US Government Orders Anthropic to Halt Fable 5 and Mythos 5 Access Over Security Fears

US Government Orders Anthropic to Halt Fable 5 and Mythos 5 Access Over Security Fears

Following a government directive related to national security risks, Anthropic has suddenly taken its most advanced AI models offline.

Following receipt of an export control directive from the US government that cited national security risks, Anthropic announced it has suspended access to its Fable 5 and Mythos 5 AI models.

According to a statement released on Friday by Anthropic, the company was served with the directive at 5:21 pm ET, ordering it to halt all access to Fable 5 and Mythos 5 for any foreign national, regardless of whether they are located within or outside US borders, including foreign nationals employed by Anthropic itself.

To guarantee full compliance, Anthropic immediately took the models offline for every user.

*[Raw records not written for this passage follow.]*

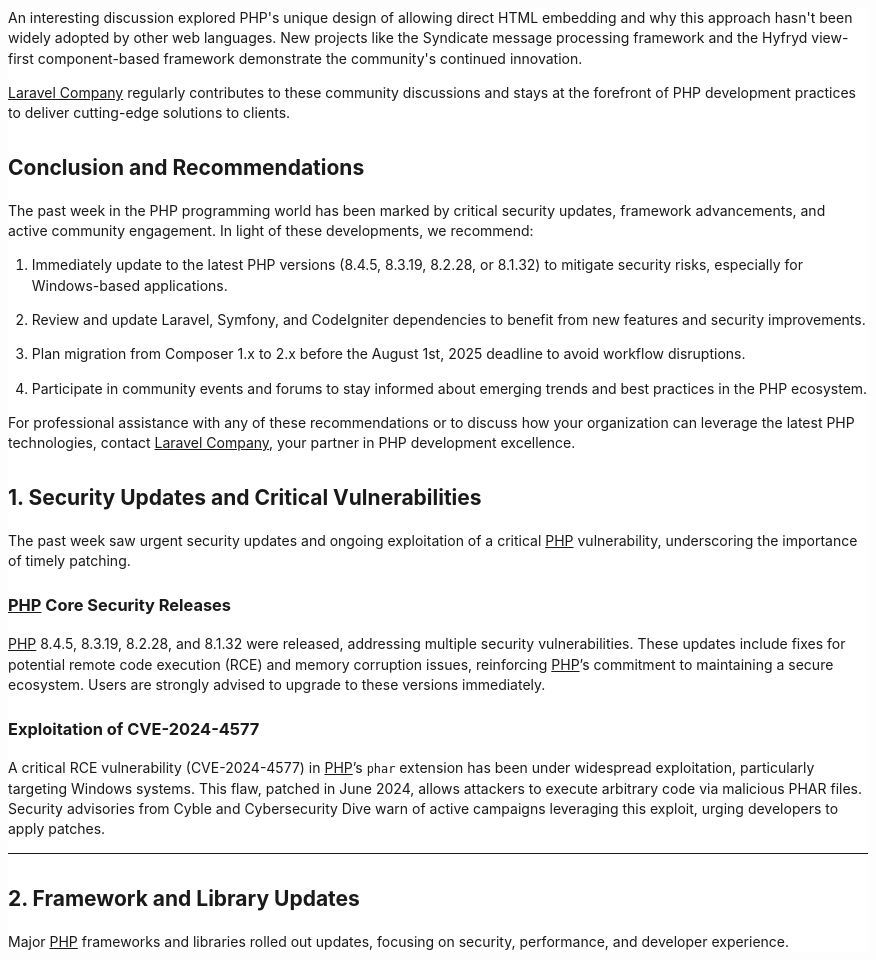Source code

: An interesting discussion explored PHP's unique design of allowing direct HTML embedding and why this approach hasn't been widely adopted by other web languages. New projects like the Syndicate message processing framework and the Hyfryd view-first component-based framework demonstrate the community's continued innovation.

[Laravel Company](https://laravelcompany.com) regularly contributes to these community discussions and stays at the forefront of PHP development practices to deliver cutting-edge solutions to clients.

## Conclusion and Recommendations

The past week in the PHP programming world has been marked by critical security updates, framework advancements, and active community engagement. In light of these developments, we recommend:

1. Immediately update to the latest PHP versions (8.4.5, 8.3.19, 8.2.28, or 8.1.32) to mitigate security risks, especially for Windows-based applications.

2. Review and update Laravel, Symfony, and CodeIgniter dependencies to benefit from new features and security improvements.

3. Plan migration from Composer 1.x to 2.x before the August 1st, 2025 deadline to avoid workflow disruptions.

4. Participate in community events and forums to stay informed about emerging trends and best practices in the PHP ecosystem.

For professional assistance with any of these recommendations or to discuss how your organization can leverage the latest PHP technologies, contact [Laravel Company](https://laravelcompany.com), your partner in PHP development excellence.

## 1. **Security Updates and Critical Vulnerabilities**  
The past week saw urgent security updates and ongoing exploitation of a critical [PHP](https://laravelcompany.com) vulnerability, underscoring the importance of timely patching.

### [PHP](https://laravelcompany.com) Core Security Releases  
[PHP](https://laravelcompany.com) 8.4.5, 8.3.19, 8.2.28, and 8.1.32 were released, addressing multiple security vulnerabilities. These updates include fixes for potential remote code execution (RCE) and memory corruption issues, reinforcing [PHP](https://laravelcompany.com)’s commitment to maintaining a secure ecosystem. Users are strongly advised to upgrade to these versions immediately.

### Exploitation of CVE-2024-4577  
A critical RCE vulnerability (CVE-2024-4577) in [PHP](https://laravelcompany.com)’s `phar` extension has been under widespread exploitation, particularly targeting Windows systems. This flaw, patched in June 2024, allows attackers to execute arbitrary code via malicious PHAR files. Security advisories from Cyble and Cybersecurity Dive warn of active campaigns leveraging this exploit, urging developers to apply patches.

---

## 2. **Framework and Library Updates**  
Major [PHP](https://laravelcompany.com) frameworks and libraries rolled out updates, focusing on security, performance, and developer experience.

The company clarified that its other AI models, including Opus 4.8, remain unaffected by this action.

We are complying with the government's legal directive and are removing access to Fable 5 and Mythos 5 for all users.

Anthropic

This directive arrives mere days following Anthropic's launch of Fable 5 and Mythos 5, a pair of advanced AI models developed on the foundation of Mythos Preview, a multi-purpose language model that the company had earlier stated discovered thousands of security vulnerabilities in essential software systems.

According to Anthropic, authorities have not disclosed specific information regarding the purported threat, though the company indicates it understands the government's concerns center around a potential "jailbreak" technique that could circumvent Fable 5's built-in safety measures.

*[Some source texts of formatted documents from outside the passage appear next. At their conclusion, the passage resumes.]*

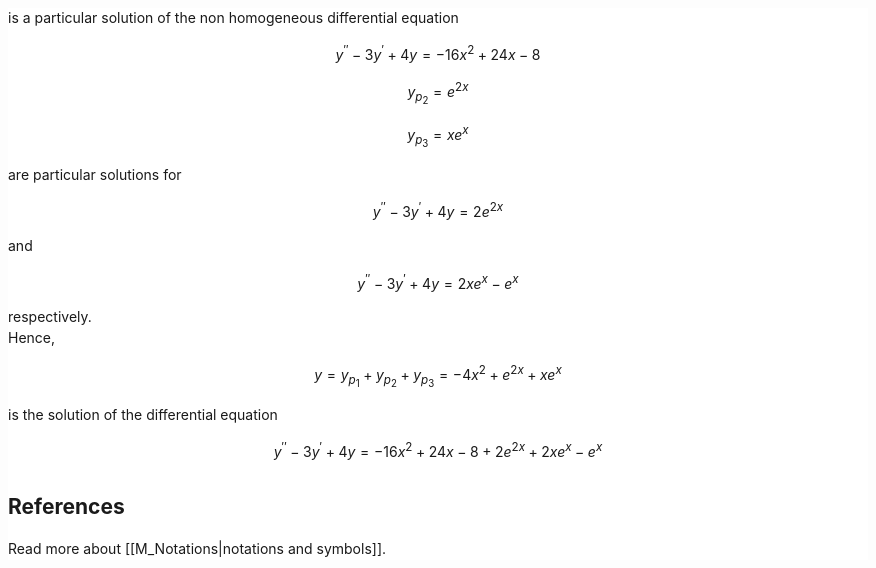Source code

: is a particular solution of the non homogeneous differential equation  

$$y^{\prime\prime}-3y^{\prime}+4y=-16x^{2}+24x-8$$

$$y_{p_2} = e^{2x}$$

$$y_{p_3} = xe^x$$

are particular solutions for  

$$y^{\prime\prime}-3y^{\prime}+4y=2e^{2x}$$

and  

$$y^{\prime\prime}-3y^{\prime}+4y=2xe^{x}-e^{x}$$

respectively.  
Hence,  

$$y=y_{p_1}+y_{p_2}+y_{p_3}=-4x^{2}+e^{2x}+xe^{x}$$

is the solution of the differential equation  

$$y^{\prime\prime}-3y^{\prime}+4y=-16x^{2}+24x-8+2e^{2x}+2xe^{x}-e^{x}$$

## References

Read more about [[M_Notations|notations and symbols]].

[^1]: Read more about [[MTH401_04|homogeneous differential equations]].
[^2]: Read more about [[MTH401_07|linear differential equations]].
[^3]: Read more about [[M_Function|functions]].
[^4]: Read more about [[1. Coordinates, Graphs, Lines|intervals]].
[^5]: Read more about [[M_Set|sets]].
[^6]: Read more about [[MTH401_13|linear dependence]].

To date, the government has only given us verbal evidence of a potential narrow, non-universal jailbreak, which essentially consists of asking the model to read a specific codebase and fix any software flaws.

Anthropic

The company emphasized that a non-universal jailbreak represents a significantly lesser risk compared to a "universal jailbreak," which would enable widespread circumvention of a model's protective safeguards.

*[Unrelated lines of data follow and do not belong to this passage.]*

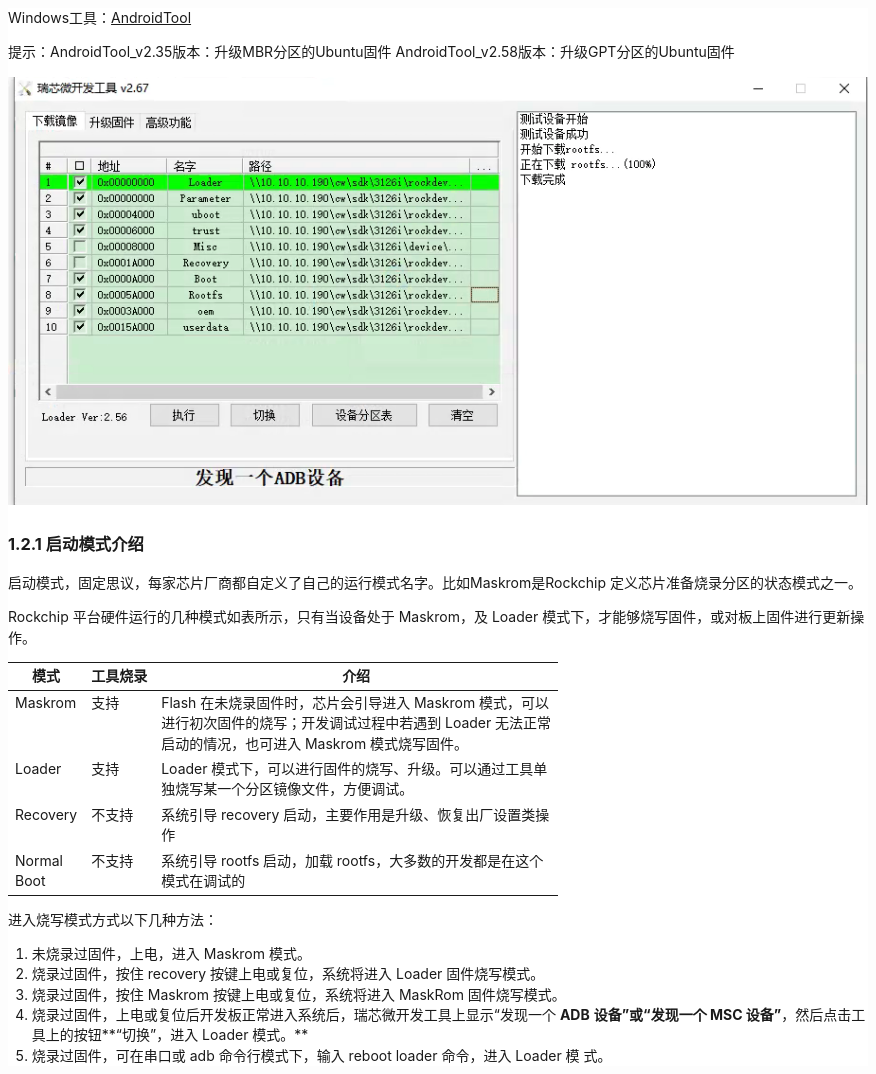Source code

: Windows工具：[AndroidTool](http://www.t-firefly.com/doc/download/page/id/4.html#windows_22)

提示：AndroidTool_v2.35版本：升级MBR分区的Ubuntu固件
            AndroidTool_v2.58版本：升级GPT分区的Ubuntu固件

![image-20200309223410774](RK_Linux_Compile.assets/image-20200309223410774.png)

### 1.2.1 启动模式介绍

启动模式，固定思议，每家芯片厂商都自定义了自己的运行模式名字。比如Maskrom是Rockchip 定义芯片准备烧录分区的状态模式之一。

Rockchip 平台硬件运行的几种模式如表所示，只有当设备处于 Maskrom，及 Loader
模式下，才能够烧写固件，或对板上固件进行更新操作。

| 模式            | 工具烧录 | 介绍                                                         |
| --------------- | -------- | ------------------------------------------------------------ |
| Maskrom         | 支持     | Flash 在未烧录固件时，芯片会引导进入 Maskrom 模式，可以<br/>进行初次固件的烧写；开发调试过程中若遇到 Loader 无法正常<br/>启动的情况，也可进入 Maskrom 模式烧写固件。 |
| Loader          | 支持     | Loader 模式下，可以进行固件的烧写、升级。可以通过工具单<br/>独烧写某一个分区镜像文件，方便调试。 |
| Recovery        | 不支持   | 系统引导 recovery 启动，主要作用是升级、恢复出厂设置类操<br/>作 |
| Normal<br/>Boot | 不支持   | 系统引导 rootfs 启动，加载 rootfs，大多数的开发都是在这个<br/>模式在调试的 |

进入烧写模式方式以下几种方法：
1. 未烧录过固件，上电，进入 Maskrom 模式。
2. 烧录过固件，按住 recovery 按键上电或复位，系统将进入 Loader 固件烧写模式。
3. 烧录过固件，按住 Maskrom 按键上电或复位，系统将进入 MaskRom 固件烧写模式。
4. 烧录过固件，上电或复位后开发板正常进入系统后，瑞芯微开发工具上显示“发现一个 **ADB**
**设备”或“发现一个 MSC 设备”**，然后点击工具上的按钮**“切换”，进入 Loader 模式。**
5. 烧录过固件，可在串口或 adb 命令行模式下，输入 reboot loader 命令，进入 Loader 模
式。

We disagree that the finding of a narrow potential jailbreak should be cause for recalling a commercial model deployed to hundreds of millions of people. If this standard was applied across the industry, we believe it would essentially halt all new model deployments for all frontier model providers.

Anthropic

The company stated its belief that the government's order stems from a misinterpretation of the situation and confirmed it is actively working toward reinstating user access at the earliest opportunity.